▸ BRIEF:
Substitute "Domestic rates" for "Local rates" throughout the lines below, and reproduce them with nothing else changed.

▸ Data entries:
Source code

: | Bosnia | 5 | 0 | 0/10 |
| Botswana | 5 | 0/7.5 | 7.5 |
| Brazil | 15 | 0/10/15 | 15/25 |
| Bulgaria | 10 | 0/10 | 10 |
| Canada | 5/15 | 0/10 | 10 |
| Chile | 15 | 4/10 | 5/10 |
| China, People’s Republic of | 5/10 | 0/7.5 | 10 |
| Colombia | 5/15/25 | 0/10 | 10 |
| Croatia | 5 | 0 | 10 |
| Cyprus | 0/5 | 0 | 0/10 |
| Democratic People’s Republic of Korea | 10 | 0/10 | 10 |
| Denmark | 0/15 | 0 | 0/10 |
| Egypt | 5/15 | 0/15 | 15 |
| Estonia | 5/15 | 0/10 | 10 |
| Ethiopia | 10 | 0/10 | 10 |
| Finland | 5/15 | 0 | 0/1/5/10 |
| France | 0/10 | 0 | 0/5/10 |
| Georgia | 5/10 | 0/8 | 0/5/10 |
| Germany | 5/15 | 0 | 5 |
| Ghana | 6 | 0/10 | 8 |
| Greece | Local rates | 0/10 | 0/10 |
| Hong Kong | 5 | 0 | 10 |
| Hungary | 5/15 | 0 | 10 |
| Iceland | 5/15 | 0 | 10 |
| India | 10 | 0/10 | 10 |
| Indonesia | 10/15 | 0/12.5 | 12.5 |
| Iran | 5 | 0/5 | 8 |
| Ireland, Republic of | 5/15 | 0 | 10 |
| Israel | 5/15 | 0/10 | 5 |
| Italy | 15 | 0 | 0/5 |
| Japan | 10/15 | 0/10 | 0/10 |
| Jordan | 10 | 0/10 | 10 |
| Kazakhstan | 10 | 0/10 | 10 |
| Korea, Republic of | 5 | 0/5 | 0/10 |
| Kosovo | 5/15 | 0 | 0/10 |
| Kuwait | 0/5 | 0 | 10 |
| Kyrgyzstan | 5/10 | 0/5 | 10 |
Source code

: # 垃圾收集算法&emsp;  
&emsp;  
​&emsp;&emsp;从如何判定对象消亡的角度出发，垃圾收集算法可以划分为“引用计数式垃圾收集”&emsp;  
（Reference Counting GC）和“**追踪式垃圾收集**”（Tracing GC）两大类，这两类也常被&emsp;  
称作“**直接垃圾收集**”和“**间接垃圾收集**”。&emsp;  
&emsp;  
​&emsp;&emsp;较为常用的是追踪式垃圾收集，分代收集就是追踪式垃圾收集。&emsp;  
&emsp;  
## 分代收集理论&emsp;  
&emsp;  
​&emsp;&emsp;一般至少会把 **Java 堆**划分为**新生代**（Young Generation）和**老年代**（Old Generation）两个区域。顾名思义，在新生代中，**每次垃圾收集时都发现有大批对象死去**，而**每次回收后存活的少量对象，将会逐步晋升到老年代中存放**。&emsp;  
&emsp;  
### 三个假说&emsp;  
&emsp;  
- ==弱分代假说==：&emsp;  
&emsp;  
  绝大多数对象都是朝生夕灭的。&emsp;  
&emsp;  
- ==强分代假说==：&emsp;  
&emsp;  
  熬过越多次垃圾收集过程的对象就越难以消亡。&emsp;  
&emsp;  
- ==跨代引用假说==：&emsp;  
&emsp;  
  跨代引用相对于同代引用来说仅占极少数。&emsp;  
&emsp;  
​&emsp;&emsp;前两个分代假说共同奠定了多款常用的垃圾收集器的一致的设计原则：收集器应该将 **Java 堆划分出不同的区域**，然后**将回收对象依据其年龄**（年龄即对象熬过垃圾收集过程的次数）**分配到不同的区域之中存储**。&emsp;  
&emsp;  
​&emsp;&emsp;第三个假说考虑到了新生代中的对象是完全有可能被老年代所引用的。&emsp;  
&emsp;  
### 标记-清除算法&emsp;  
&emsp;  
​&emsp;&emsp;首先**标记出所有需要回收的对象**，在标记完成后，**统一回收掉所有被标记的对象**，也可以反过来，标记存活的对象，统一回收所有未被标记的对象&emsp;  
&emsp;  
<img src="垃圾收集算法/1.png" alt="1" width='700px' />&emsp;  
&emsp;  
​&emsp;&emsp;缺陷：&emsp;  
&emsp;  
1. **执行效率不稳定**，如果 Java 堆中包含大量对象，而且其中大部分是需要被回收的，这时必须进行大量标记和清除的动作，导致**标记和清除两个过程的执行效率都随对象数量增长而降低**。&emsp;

▸ REPLY:
Source code

: | Bosnia | 5 | 0 | 0/10 |
| Botswana | 5 | 0/7.5 | 7.5 |
| Brazil | 15 | 0/10/15 | 15/25 |
| Bulgaria | 10 | 0/10 | 10 |
| Canada | 5/15 | 0/10 | 10 |
| Chile | 15 | 4/10 | 5/10 |
| China, People’s Republic of | 5/10 | 0/7.5 | 10 |
| Colombia | 5/15/25 | 0/10 | 10 |
| Croatia | 5 | 0 | 10 |
| Cyprus | 0/5 | 0 | 0/10 |
| Democratic People’s Republic of Korea | 10 | 0/10 | 10 |
| Denmark | 0/15 | 0 | 0/10 |
| Egypt | 5/15 | 0/15 | 15 |
| Estonia | 5/15 | 0/10 | 10 |
| Ethiopia | 10 | 0/10 | 10 |
| Finland | 5/15 | 0 | 0/1/5/10 |
| France | 0/10 | 0 | 0/5/10 |
| Georgia | 5/10 | 0/8 | 0/5/10 |
| Germany | 5/15 | 0 | 5 |
| Ghana | 6 | 0/10 | 8 |
| Greece | Domestic rates | 0/10 | 0/10 |
| Hong Kong | 5 | 0 | 10 |
| Hungary | 5/15 | 0 | 10 |
| Iceland | 5/15 | 0 | 10 |
| India | 10 | 0/10 | 10 |
| Indonesia | 10/15 | 0/12.5 | 12.5 |
| Iran | 5 | 0/5 | 8 |
| Ireland, Republic of | 5/15 | 0 | 10 |
| Israel | 5/15 | 0/10 | 5 |
| Italy | 15 | 0 | 0/5 |
| Japan | 10/15 | 0/10 | 0/10 |
| Jordan | 10 | 0/10 | 10 |
| Kazakhstan | 10 | 0/10 | 10 |
| Korea, Republic of | 5 | 0/5 | 0/10 |
| Kosovo | 5/15 | 0 | 0/10 |
| Kuwait | 0/5 | 0 | 10 |
| Kyrgyzstan | 5/10 | 0/5 | 10 |
Source code

: # 垃圾收集算法&emsp;  
&emsp;  
​&emsp;&emsp;从如何判定对象消亡的角度出发，垃圾收集算法可以划分为“引用计数式垃圾收集”&emsp;  
（Reference Counting GC）和“**追踪式垃圾收集**”（Tracing GC）两大类，这两类也常被&emsp;  
称作“**直接垃圾收集**”和“**间接垃圾收集**”。&emsp;  
&emsp;  
​&emsp;&emsp;较为常用的是追踪式垃圾收集，分代收集就是追踪式垃圾收集。&emsp;  
&emsp;  
## 分代收集理论&emsp;  
&emsp;  
​&emsp;&emsp;一般至少会把 **Java 堆**划分为**新生代**（Young Generation）和**老年代**（Old Generation）两个区域。顾名思义，在新生代中，**每次垃圾收集时都发现有大批对象死去**，而**每次回收后存活的少量对象，将会逐步晋升到老年代中存放**。&emsp;  
&emsp;  
### 三个假说&emsp;  
&emsp;  
- ==弱分代假说==：&emsp;  
&emsp;  
  绝大多数对象都是朝生夕灭的。&emsp;  
&emsp;  
- ==强分代假说==：&emsp;  
&emsp;  
  熬过越多次垃圾收集过程的对象就越难以消亡。&emsp;  
&emsp;  
- ==跨代引用假说==：&emsp;  
&emsp;  
  跨代引用相对于同代引用来说仅占极少数。&emsp;  
&emsp;  
​&emsp;&emsp;前两个分代假说共同奠定了多款常用的垃圾收集器的一致的设计原则：收集器应该将 **Java 堆划分出不同的区域**，然后**将回收对象依据其年龄**（年龄即对象熬过垃圾收集过程的次数）**分配到不同的区域之中存储**。&emsp;  
&emsp;  
​&emsp;&emsp;第三个假说考虑到了新生代中的对象是完全有可能被老年代所引用的。&emsp;  
&emsp;  
### 标记-清除算法&emsp;  
&emsp;  
​&emsp;&emsp;首先**标记出所有需要回收的对象**，在标记完成后，**统一回收掉所有被标记的对象**，也可以反过来，标记存活的对象，统一回收所有未被标记的对象&emsp;  
&emsp;  
<img src="垃圾收集算法/1.png" alt="1" width='700px' />&emsp;  
&emsp;  
​&emsp;&emsp;缺陷：&emsp;  
&emsp;  
1. **执行效率不稳定**，如果 Java 堆中包含大量对象，而且其中大部分是需要被回收的，这时必须进行大量标记和清除的动作，导致**标记和清除两个过程的执行效率都随对象数量增长而降低**。&emsp;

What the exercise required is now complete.